ABC 09/08/15
LUIS VENTOSO
· Ninguno de los males de España tiene que ver con su Constitución
DE niño, allá en los años 70 del siglo pasado, todavía me dio tiempo a ver casas de aldea cuyas únicas formas de calefacción eran una lumbre pobre y el aliento de cuatro bestias en la cuadra, que caldeaban con sus vahos los espartanos dormitorios del primer piso. La higiene personal era mínima: unas friegas superficiales en una tina, con el baño como artículo de lujo para fiestas señaladas y el cepillo de dientes a guisa de exotismo. En realidad aquellas personas seguían viviendo como sus antepasados medievales.
Todo esto ocurría en un país que daba unos complicados pasos hacia la democracia, con riesgo cierto de asonadas militares. Las ayudaba a anular un Rey valiente y con visión de futuro, al que hoy cuatro orates que no han demostrado nada niegan todo mérito mientras lo insultan –nos insultan– retirando sus estatuas con sectarismo chuleta. Era una España que emigraba en masa a Suiza e Inglaterra (pero no para un Erasmus o trabajar unos años, sino para encerrarse a cal y canto durante décadas sin conocer la palabra ocio). Aquel país se veía además zarandeado por una banda de asesinos crueles y eficaces, ETA, que atentaban con una barbarie contumaz, que hoy nos parece reservada a Bagdad o Paquistán.

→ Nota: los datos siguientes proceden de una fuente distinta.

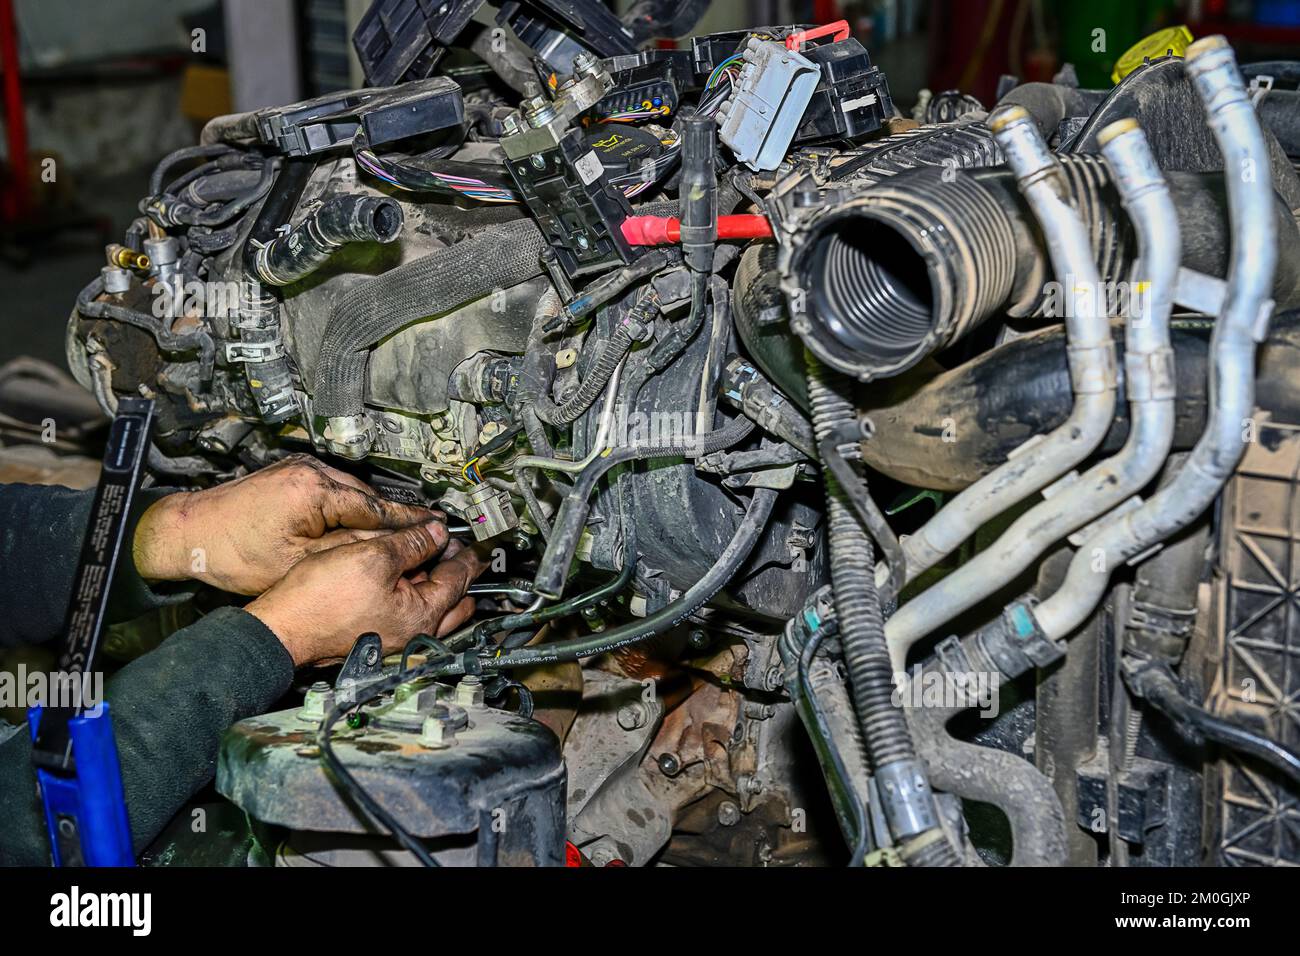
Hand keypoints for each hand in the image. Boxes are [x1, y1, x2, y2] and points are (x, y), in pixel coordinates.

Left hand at [133, 455, 435, 594]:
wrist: (187, 535)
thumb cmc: (234, 554)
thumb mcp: (299, 562)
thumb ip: (349, 550)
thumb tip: (391, 548)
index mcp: (314, 490)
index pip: (376, 507)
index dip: (409, 522)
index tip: (437, 529)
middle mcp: (310, 470)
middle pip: (369, 497)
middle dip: (396, 518)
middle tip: (428, 534)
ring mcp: (300, 468)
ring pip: (353, 493)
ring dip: (373, 513)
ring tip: (399, 534)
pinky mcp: (292, 474)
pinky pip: (334, 490)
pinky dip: (350, 508)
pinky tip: (359, 526)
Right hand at [246, 522, 487, 666]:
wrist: (282, 629)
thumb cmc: (319, 600)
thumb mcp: (372, 556)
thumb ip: (412, 543)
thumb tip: (437, 533)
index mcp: (422, 615)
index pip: (458, 578)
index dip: (465, 551)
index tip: (472, 538)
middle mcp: (414, 634)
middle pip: (453, 599)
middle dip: (456, 570)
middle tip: (452, 546)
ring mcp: (396, 639)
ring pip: (431, 607)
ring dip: (433, 581)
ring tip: (426, 554)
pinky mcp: (377, 637)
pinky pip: (408, 613)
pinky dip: (412, 591)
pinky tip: (398, 573)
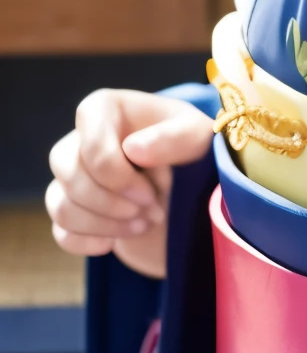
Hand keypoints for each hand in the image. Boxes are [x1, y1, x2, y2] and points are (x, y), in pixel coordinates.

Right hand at [46, 89, 214, 278]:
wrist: (189, 185)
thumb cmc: (192, 149)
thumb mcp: (198, 138)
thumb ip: (174, 138)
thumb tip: (133, 148)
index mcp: (106, 110)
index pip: (89, 142)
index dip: (115, 175)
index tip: (150, 193)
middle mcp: (81, 138)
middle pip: (67, 172)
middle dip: (110, 202)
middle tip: (152, 211)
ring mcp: (72, 176)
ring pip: (61, 205)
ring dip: (104, 224)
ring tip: (144, 225)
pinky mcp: (72, 209)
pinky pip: (61, 232)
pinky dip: (88, 242)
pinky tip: (115, 242)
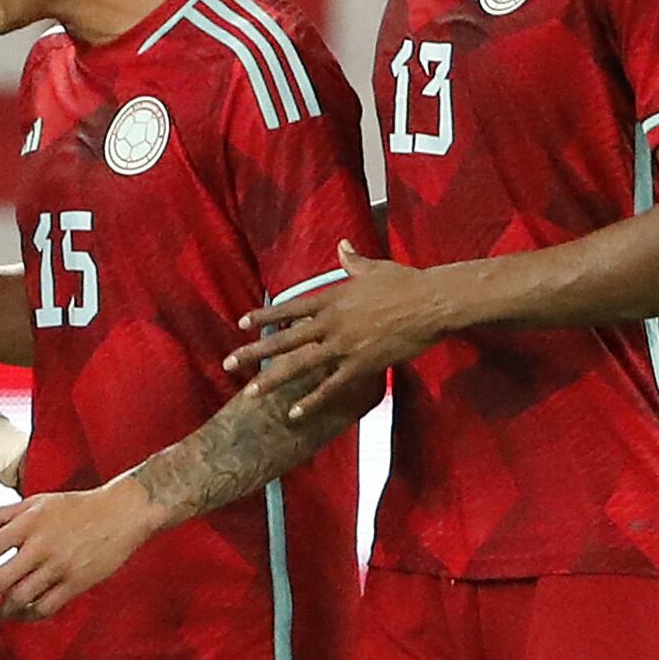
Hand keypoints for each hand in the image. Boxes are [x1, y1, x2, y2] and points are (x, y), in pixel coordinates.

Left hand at [0, 481, 166, 622]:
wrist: (122, 513)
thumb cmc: (76, 506)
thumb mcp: (36, 503)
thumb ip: (0, 516)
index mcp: (28, 522)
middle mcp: (40, 545)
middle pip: (0, 580)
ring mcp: (60, 566)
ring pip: (21, 598)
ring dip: (6, 610)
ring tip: (2, 611)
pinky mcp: (77, 582)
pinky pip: (46, 607)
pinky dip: (31, 615)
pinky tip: (26, 613)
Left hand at [231, 242, 449, 420]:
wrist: (430, 303)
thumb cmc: (405, 282)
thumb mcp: (374, 268)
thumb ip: (352, 262)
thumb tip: (342, 245)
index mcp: (331, 298)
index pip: (288, 309)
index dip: (264, 316)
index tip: (242, 323)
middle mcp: (330, 323)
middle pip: (284, 339)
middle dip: (253, 352)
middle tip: (228, 363)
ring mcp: (343, 346)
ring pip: (300, 366)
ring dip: (272, 379)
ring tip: (250, 392)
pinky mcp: (360, 365)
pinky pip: (330, 387)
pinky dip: (311, 402)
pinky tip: (293, 414)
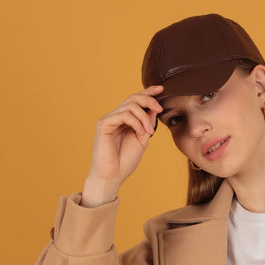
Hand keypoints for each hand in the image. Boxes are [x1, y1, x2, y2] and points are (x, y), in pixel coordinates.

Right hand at [82, 85, 164, 204]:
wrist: (113, 176)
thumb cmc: (125, 161)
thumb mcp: (142, 140)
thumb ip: (147, 124)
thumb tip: (154, 108)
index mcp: (125, 120)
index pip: (136, 101)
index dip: (148, 93)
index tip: (161, 89)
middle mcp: (116, 117)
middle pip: (133, 98)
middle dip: (148, 100)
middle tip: (159, 109)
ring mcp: (109, 119)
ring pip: (129, 106)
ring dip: (144, 117)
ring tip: (149, 132)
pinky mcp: (104, 124)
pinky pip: (123, 115)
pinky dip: (135, 122)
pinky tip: (140, 132)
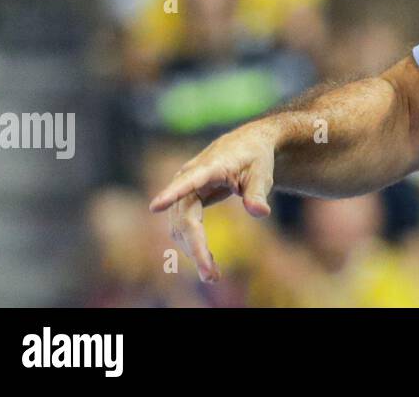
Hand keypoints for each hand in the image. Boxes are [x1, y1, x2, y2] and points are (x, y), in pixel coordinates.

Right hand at [148, 121, 278, 282]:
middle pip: (185, 217)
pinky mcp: (186, 199)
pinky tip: (207, 260)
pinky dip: (193, 244)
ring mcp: (184, 188)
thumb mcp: (262, 172)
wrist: (247, 144)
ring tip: (212, 274)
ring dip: (193, 251)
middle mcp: (190, 177)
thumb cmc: (255, 157)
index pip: (189, 180)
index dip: (172, 193)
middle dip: (195, 247)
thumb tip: (260, 212)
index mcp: (210, 166)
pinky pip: (184, 226)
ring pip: (181, 225)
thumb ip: (259, 192)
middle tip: (210, 275)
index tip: (156, 206)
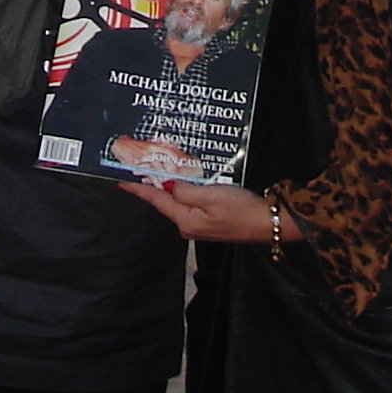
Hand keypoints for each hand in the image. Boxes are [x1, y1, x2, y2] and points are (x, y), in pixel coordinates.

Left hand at [120, 180, 296, 244]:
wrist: (270, 224)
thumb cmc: (242, 209)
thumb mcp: (211, 196)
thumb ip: (185, 190)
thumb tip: (166, 185)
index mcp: (186, 220)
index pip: (156, 201)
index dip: (138, 189)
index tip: (121, 181)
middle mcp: (189, 225)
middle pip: (165, 202)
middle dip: (153, 184)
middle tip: (140, 166)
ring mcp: (201, 225)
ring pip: (179, 202)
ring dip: (170, 186)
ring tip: (160, 169)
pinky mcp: (212, 222)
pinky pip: (191, 203)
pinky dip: (185, 190)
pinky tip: (186, 181)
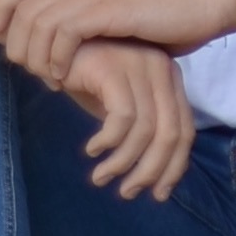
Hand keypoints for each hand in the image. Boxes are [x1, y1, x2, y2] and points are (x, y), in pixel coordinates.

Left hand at [0, 0, 231, 82]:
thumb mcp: (121, 14)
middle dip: (14, 42)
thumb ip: (93, 22)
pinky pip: (63, 32)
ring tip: (47, 77)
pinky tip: (63, 75)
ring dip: (34, 54)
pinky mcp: (109, 9)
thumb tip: (70, 44)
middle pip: (21, 6)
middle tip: (26, 69)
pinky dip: (55, 57)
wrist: (208, 2)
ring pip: (38, 21)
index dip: (1, 7)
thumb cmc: (170, 16)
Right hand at [65, 39, 194, 202]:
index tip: (157, 194)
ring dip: (123, 163)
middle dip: (151, 172)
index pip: (184, 131)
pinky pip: (122, 117)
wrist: (51, 41)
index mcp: (169, 79)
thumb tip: (148, 173)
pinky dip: (109, 141)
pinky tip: (92, 150)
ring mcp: (141, 67)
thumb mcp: (116, 104)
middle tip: (127, 193)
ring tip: (101, 177)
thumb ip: (135, 130)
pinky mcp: (115, 69)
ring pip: (146, 131)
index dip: (173, 167)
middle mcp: (162, 71)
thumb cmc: (85, 74)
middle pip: (171, 135)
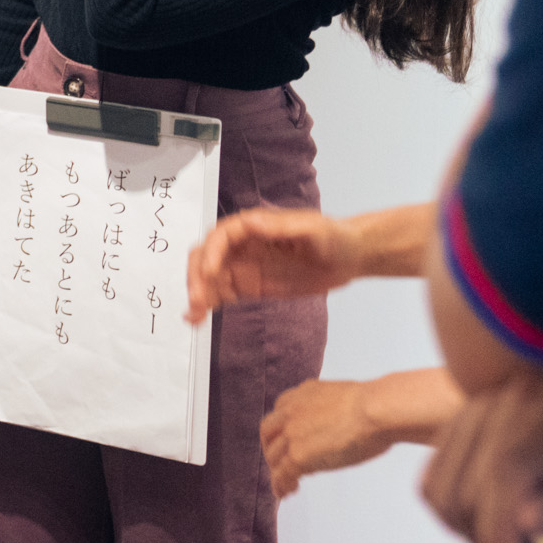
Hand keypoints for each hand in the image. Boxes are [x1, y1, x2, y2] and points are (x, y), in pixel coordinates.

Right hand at [186, 207, 362, 320]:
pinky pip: (222, 294)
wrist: (349, 257)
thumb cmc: (334, 237)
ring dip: (198, 293)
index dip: (211, 253)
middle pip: (207, 255)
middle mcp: (243, 245)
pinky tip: (198, 319)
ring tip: (193, 317)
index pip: (222, 236)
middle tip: (198, 301)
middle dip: (198, 276)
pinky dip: (207, 304)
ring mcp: (245, 266)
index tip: (209, 273)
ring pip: (210, 277)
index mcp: (254, 226)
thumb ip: (282, 227)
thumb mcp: (313, 230)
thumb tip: (250, 222)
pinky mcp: (250, 286)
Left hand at [262, 380, 395, 496]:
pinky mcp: (298, 455)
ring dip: (276, 471)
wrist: (376, 410)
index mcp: (304, 392)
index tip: (288, 441)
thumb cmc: (375, 406)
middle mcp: (291, 410)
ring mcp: (292, 433)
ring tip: (286, 485)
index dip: (281, 429)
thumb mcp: (344, 398)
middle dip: (272, 449)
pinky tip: (286, 492)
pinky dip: (281, 485)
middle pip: (269, 433)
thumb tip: (339, 425)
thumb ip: (331, 410)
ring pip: (273, 456)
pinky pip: (282, 474)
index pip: (281, 411)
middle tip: (281, 464)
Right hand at [421, 375, 542, 542]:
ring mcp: (478, 405)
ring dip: (473, 535)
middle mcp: (513, 397)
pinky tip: (494, 529)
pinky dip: (454, 519)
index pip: (509, 466)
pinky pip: (432, 483)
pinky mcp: (456, 423)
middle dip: (494, 542)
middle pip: (470, 483)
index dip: (499, 524)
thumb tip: (525, 519)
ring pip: (443, 488)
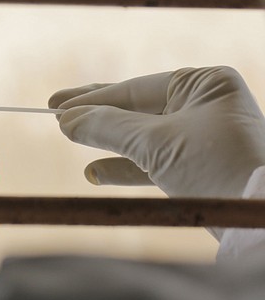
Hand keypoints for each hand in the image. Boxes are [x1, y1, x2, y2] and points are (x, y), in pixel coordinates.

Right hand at [49, 67, 264, 197]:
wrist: (258, 215)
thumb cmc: (216, 167)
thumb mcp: (155, 142)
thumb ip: (107, 127)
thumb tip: (67, 120)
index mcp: (204, 84)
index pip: (134, 88)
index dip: (91, 99)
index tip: (55, 106)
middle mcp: (205, 105)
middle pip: (135, 108)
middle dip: (96, 114)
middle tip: (55, 111)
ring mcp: (203, 137)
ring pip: (141, 136)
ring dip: (105, 142)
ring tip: (70, 138)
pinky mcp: (199, 168)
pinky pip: (153, 161)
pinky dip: (124, 167)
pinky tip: (94, 173)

Pero lo peor era que una herida profunda seguía recorriendo las entrañas del país, una cizaña ideológica fratricida, que había provocado un mar de sangre y estaba mal cerrada. España, capaz cinco siglos antes de levantar el mayor imperio que conoció la humanidad y de mantenerlo doscientos años, parecía ahora una nación abocada a lo extremo: o el caos de una república fallida de espinas comunistas, o una dictadura eterna y torpona en lo económico, que alejaba al país del nivel de vida y las libertades de sus homólogos europeos.
Para asombro del Occidente próspero, España cerró sus heridas con la Constitución de 1978 –algún día se reivindicará a Fraga– y plantó los raíles de una gran prosperidad. Se dotó de un Estado del bienestar, creó un modelo de administración federal que atendía a su diversidad, organizó un fisco reglado y dio un enorme salto, que la ha convertido en uno de los países donde mejor se vive del mundo. Un espectacular éxito, que debería enorgullecernos y animarnos a avanzar con confianza.
España tiene problemas serios, por supuesto: es Europa y el continente está en decadencia, incuba una bomba demográfica, sus resultados educativos son muy mejorables y todavía arrastra la resaca del doble estallido del sector inmobiliario y las cajas de ahorros. Además, sufre la embestida unilateral de un grupo de sediciosos catalanes, que propugnan el separatismo frente a la opinión de la mayoría de sus vecinos y del conjunto de los españoles (que tienen como modelo favorito el actual Estado de las autonomías, 38,2 por ciento; siendo la segunda opción un Estado sin comunidades, 18 por ciento; mientras que solo un 9,7 por ciento son independentistas).
Pero nos hemos puesto a correr sin cabeza detrás de los sediciosos. Es triste ver a Rajoy sumándose al coro de la reforma constitucional, sin concretar siquiera bien por qué y para qué. Absurdas mudanzas en tiempo de tribulación. Ausencia, una vez más, de la más mínima autoestima y confianza.